How much time do you have? I write about this all the time on my blog, and the biggest misconception is that women with disabilities aren’t interested, don’t have the same desires and romantic dreams as other women. We’re not any different, and if men would only take the time to get to know us, they’d see that. It’s just a matter of being ourselves and if a man can’t handle that, well, then that’s sadly his loss. I am a force to be reckoned with, and I think that sometimes might scare men away. I’m waiting for the one who doesn’t get intimidated by me. It’ll be interesting to see who that man turns out to be.
What do you miss the most about your father?
Everything. My father, from the very beginning, was my window to the world. He taught me that my disability shouldn’t stop me from anything in life, and he seemed to make it his mission to get me to experience life just like other children my age. He used to hold me for hours on the shores of the beach just so I could splash in the water. Or, he used to take me on walks all over town; we had some of the greatest talks on those walks. He understood me in a way not many people could. Oh, and his smile could light up a room and his chuckle was infectious.
What is your biggest fear?
Honestly, my biggest fear has little to do with my disability. No matter how much I miss my dad, I hate him for leaving us the way he did. Part of me worries I’m never going to be able to move past this anger and get to a place where I can just say I miss him, instead of “I miss him, but he’s the one who left.”
What one person has influenced your life the most?
Different people influence different parts of your life, for different reasons, but my parents, hands-down, gave me the best, most fulfilling life I ever could have asked for. I owe them more than the world, actually. I feel like I owe them the entire universe for all they’ve done for me.
How have you coped with having twenty-five plus surgeries?

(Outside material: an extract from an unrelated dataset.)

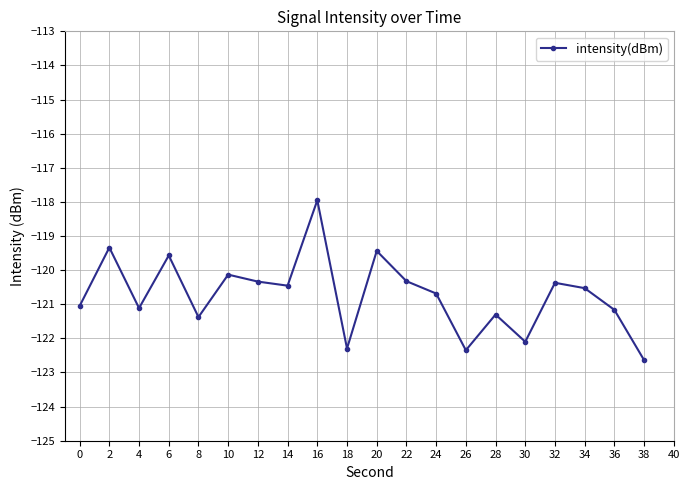

How many lines are shown in the chart?

1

I was lucky, I suppose, in that all my surgeries took place between my birth and the time I turned 15. I think when you’re a kid, you’re more resilient, so you don’t necessarily get so scarred by everything you go through. You’re more able to just roll with the punches, I guess, and I honestly thought as a child that my childhood was normal. I saw myself and other kids in the hospital, so I thought that’s how all children grew up. And, ironic as it sounds, some of my favorite memories took place while in the hospital, especially a lot of good times with my father. I remember he used to read me the newspaper as I’d be lying in bed; maybe that’s where my love of journalism came from. But I always felt so safe, even though I was in this giant, scary hospital. None of it ever really scared me.
What literary character are you most like?

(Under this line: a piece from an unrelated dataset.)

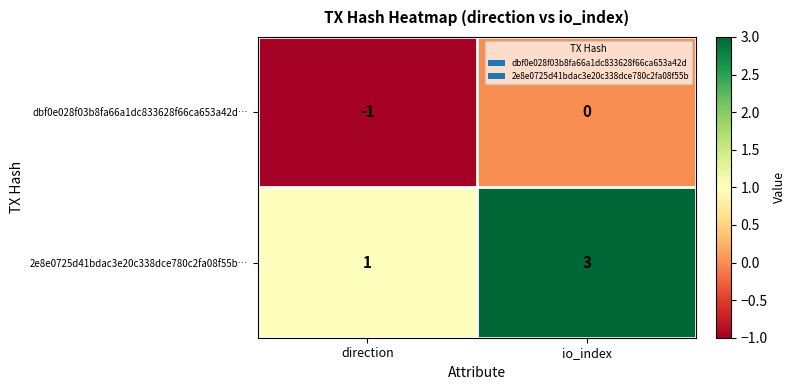

How many negative values does the dbf0e028f03b8fa66a1dc833628f66ca653a42d… series have?

1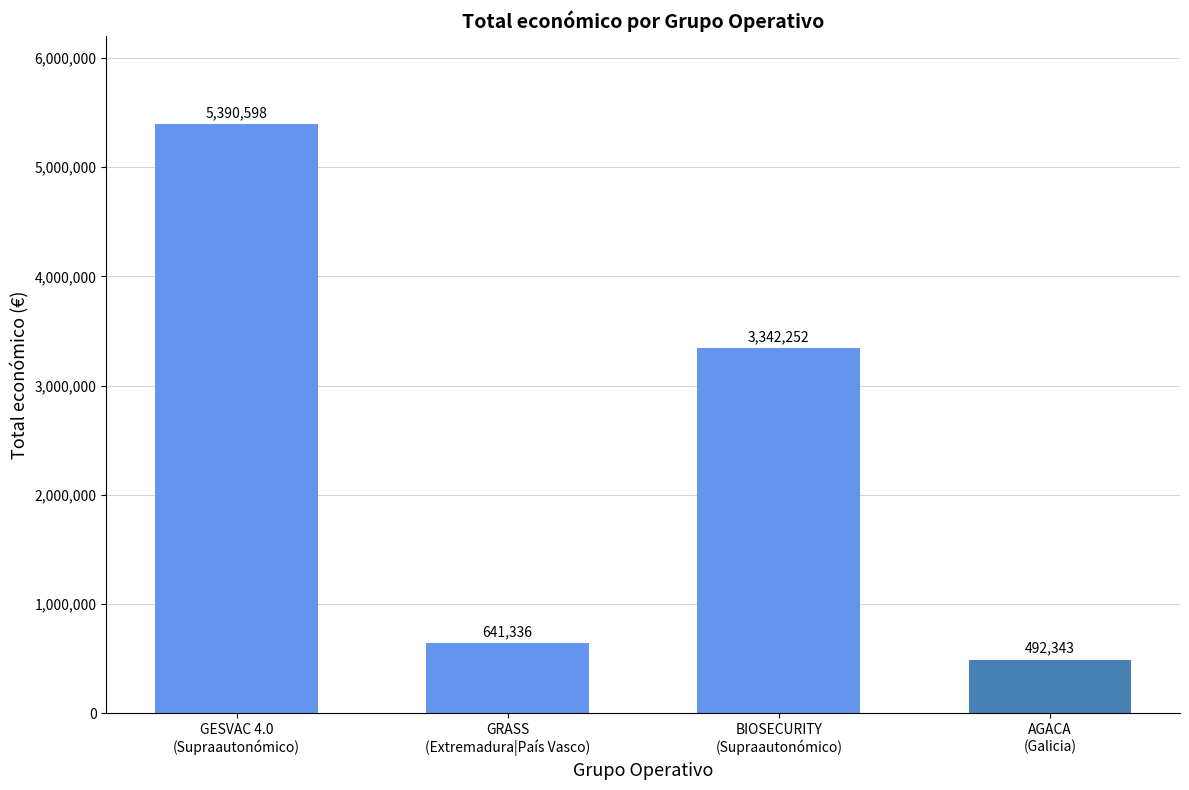

The chart shows a value of 9261646 at GESVAC 4.0
(Supraautonómico). True or false?

False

Oh, good question. I think I have the spunk of Jo from Little Women and the dreams of romantic grandeur of Juliet from Romeo and Juliet.
What do you like the best about writing blogs?
The freedom. You don’t have to censor yourself, and you can be whoever you want to be. I write about what’s going on in my life, about what I know. I tell my story, and no one is ever spared. Just read my disclaimer. It basically sums up my entire writing philosophy too.